YOUR TASK: Where the records below reach the line containing "wall art: none [791,232,882,292]", start transcribing, and end with the line containing "saucer: present [276,37,447,129]", exactly and with nothing else added.

+---+

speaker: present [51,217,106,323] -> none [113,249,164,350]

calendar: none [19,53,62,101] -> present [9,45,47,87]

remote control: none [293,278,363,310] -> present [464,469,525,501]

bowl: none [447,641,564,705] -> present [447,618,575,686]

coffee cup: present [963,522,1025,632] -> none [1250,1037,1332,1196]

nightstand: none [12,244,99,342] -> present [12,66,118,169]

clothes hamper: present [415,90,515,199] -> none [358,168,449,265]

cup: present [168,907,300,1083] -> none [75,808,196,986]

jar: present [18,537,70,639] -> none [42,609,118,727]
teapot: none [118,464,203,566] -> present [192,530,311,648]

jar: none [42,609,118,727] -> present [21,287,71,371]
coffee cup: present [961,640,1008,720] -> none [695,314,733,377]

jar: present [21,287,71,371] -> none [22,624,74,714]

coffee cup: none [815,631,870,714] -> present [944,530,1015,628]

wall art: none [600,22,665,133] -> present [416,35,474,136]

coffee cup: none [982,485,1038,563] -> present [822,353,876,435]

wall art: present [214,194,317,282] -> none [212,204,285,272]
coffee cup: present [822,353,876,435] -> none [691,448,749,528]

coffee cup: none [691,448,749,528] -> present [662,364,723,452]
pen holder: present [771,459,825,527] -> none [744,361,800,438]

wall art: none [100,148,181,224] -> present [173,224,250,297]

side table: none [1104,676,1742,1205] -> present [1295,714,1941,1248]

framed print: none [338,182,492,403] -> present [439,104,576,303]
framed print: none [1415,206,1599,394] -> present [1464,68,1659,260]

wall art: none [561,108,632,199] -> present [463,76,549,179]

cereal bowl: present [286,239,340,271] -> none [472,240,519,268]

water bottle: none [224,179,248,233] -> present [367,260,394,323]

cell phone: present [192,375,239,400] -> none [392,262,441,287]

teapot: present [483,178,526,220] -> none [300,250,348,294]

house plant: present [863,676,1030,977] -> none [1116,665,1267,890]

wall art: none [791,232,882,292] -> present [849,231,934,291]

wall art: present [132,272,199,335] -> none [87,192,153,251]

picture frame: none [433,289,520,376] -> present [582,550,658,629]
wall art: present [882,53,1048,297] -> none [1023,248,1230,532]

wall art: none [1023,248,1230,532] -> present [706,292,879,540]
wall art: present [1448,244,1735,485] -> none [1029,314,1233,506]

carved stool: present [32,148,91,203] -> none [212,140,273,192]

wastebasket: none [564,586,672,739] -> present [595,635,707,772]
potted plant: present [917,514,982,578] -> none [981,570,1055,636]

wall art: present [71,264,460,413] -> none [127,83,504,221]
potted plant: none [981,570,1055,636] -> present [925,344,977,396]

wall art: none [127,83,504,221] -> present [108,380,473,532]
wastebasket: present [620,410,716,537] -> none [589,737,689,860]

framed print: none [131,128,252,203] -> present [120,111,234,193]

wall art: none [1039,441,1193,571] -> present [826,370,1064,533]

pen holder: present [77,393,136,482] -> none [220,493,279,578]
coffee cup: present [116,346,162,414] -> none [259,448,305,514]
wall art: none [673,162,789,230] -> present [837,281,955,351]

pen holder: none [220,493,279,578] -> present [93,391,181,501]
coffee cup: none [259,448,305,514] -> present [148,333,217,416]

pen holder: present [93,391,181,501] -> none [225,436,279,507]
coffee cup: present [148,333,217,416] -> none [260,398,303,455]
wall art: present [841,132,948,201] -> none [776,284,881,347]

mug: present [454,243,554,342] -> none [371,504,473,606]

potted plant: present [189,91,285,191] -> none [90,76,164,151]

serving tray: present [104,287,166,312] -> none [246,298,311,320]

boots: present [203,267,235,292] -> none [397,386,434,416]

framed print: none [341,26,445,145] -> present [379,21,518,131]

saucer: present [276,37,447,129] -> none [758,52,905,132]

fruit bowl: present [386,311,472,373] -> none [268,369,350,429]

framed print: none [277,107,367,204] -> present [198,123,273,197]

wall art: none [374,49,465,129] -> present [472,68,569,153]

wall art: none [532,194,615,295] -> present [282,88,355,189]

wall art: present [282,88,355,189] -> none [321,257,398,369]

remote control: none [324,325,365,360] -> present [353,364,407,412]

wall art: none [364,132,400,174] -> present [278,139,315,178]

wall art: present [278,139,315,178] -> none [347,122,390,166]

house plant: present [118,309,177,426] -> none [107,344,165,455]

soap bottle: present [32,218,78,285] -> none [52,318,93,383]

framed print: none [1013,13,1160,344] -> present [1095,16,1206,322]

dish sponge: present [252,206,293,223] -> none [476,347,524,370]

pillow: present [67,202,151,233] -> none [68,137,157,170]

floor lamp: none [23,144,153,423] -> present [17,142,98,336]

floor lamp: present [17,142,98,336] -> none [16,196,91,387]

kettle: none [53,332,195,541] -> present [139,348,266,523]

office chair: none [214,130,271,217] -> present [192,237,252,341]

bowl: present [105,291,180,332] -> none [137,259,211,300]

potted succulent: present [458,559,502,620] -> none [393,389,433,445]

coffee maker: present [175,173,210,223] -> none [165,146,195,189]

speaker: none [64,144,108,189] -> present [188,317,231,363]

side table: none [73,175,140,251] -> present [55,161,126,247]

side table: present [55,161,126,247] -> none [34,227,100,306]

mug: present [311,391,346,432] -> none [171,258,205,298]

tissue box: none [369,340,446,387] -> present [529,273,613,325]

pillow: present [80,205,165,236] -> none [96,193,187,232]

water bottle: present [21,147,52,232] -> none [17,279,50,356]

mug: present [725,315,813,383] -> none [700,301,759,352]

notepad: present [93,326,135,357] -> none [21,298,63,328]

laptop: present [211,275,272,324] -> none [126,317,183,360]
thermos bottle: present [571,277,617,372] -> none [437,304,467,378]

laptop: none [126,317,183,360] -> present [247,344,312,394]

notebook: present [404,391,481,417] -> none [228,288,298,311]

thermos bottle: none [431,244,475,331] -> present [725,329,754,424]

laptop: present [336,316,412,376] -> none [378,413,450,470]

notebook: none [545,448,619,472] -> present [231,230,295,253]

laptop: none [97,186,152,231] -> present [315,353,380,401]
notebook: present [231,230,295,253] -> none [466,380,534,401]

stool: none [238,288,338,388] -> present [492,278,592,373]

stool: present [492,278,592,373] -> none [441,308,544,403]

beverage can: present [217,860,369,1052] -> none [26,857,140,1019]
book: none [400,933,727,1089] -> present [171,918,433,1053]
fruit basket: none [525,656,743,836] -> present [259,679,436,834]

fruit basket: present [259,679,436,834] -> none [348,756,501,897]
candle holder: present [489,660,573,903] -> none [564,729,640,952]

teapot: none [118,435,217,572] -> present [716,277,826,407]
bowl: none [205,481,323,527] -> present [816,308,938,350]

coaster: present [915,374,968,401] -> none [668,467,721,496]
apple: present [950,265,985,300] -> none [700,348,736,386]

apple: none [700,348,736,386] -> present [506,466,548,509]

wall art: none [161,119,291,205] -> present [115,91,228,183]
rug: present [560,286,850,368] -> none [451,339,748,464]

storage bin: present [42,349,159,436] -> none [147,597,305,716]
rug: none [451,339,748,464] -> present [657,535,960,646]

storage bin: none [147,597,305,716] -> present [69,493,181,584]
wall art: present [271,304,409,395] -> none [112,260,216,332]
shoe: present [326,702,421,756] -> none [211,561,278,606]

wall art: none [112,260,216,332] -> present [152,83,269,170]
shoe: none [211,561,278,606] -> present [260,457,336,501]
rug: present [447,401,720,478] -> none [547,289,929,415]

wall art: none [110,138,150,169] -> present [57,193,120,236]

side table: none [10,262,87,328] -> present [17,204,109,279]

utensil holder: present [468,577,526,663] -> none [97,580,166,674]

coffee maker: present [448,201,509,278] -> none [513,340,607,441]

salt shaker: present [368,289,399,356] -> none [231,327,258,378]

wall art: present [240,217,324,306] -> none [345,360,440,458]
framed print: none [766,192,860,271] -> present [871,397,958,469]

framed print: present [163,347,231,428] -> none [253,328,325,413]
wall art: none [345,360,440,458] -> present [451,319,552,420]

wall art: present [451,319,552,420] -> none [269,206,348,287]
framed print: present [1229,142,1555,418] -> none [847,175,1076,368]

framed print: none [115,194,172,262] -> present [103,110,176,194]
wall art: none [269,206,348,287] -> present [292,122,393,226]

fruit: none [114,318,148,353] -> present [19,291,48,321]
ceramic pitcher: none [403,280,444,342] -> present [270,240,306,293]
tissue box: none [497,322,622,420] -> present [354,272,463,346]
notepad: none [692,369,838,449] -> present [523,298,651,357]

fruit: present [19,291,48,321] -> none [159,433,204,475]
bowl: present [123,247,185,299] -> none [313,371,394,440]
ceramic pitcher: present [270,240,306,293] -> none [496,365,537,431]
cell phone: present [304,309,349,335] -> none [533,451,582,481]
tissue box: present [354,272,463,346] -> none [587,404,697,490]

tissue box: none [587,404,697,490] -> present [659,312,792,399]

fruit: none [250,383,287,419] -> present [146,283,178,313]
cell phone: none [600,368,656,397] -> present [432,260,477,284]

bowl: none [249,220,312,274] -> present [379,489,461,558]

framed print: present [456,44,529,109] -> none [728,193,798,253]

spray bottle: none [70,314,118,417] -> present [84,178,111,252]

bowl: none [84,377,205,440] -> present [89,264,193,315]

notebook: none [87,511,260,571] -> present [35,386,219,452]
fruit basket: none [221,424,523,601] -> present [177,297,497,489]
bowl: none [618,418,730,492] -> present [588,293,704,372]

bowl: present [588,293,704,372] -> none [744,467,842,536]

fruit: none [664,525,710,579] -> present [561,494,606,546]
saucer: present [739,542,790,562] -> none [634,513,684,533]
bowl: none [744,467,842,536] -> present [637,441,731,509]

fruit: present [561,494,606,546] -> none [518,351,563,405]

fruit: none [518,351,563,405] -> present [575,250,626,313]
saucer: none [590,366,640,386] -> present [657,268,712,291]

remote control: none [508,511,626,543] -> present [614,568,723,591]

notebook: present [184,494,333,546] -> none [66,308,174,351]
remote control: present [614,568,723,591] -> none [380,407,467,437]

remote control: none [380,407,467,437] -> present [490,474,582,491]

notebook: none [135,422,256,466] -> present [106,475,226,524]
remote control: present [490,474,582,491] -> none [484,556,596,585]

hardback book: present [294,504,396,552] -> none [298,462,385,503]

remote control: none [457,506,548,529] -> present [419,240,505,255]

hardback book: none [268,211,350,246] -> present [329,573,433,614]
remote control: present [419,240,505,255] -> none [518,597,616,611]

+---+

SOLUTION TO THIS PROBLEM:
wall art: none [791,232,882,292] -> present [849,231,934,291]

wall art: present [132,272,199,335] -> none [87,192,153,251]

picture frame: none [433,289,520,376] -> present [582,550,658,629]
wall art: present [882,53,1048,297] -> none [1023,248,1230,532]

wall art: none [1023,248,1230,532] -> present [706,292,879,540]
wall art: present [1448,244,1735,485] -> none [1029,314,1233,506]

carved stool: present [32,148,91,203] -> none [212,140,273,192]

wastebasket: none [564,586,672,739] -> present [595,635,707,772]
potted plant: present [917,514,982,578] -> none [981,570,1055,636]

wall art: present [71,264,460,413] -> none [127,83,504,221]
potted plant: none [981,570,1055,636] -> present [925,344,977,396]

wall art: none [127,83,504,221] -> present [108,380,473,532]
wastebasket: present [620,410,716,537] -> none [589,737,689,860]

framed print: none [131,128,252,203] -> present [120,111,234,193]

wall art: none [1039,441,1193,571] -> present [826,370,1064,533]

pen holder: present [77,393,136,482] -> none [220,493,279,578]
coffee cup: present [116,346,162,414] -> none [259,448,305,514]
wall art: none [673,162,789,230] -> present [837,281,955,351]

pen holder: none [220,493,279,578] -> present [93,391,181,501]
coffee cup: none [259,448,305,514] -> present [148,333,217,416]

pen holder: present [93,391,181,501] -> none [225,436,279,507]
coffee cup: present [148,333,217,416] -> none [260,398,303,455]
wall art: present [841,132,948,201] -> none [776,284,881,347]

mug: present [454,243,554,342] -> none [371,504,473,606]

potted plant: present [189,91,285,191] -> none [90,76,164,151]

serving tray: present [104,287,166,312] -> none [246,298,311,320]

boots: present [203,267,235,292] -> none [397,386,434,416]

framed print: none [341,26,445,145] -> present [379,21,518,131]

saucer: present [276,37,447,129] -> none [758,52,905,132]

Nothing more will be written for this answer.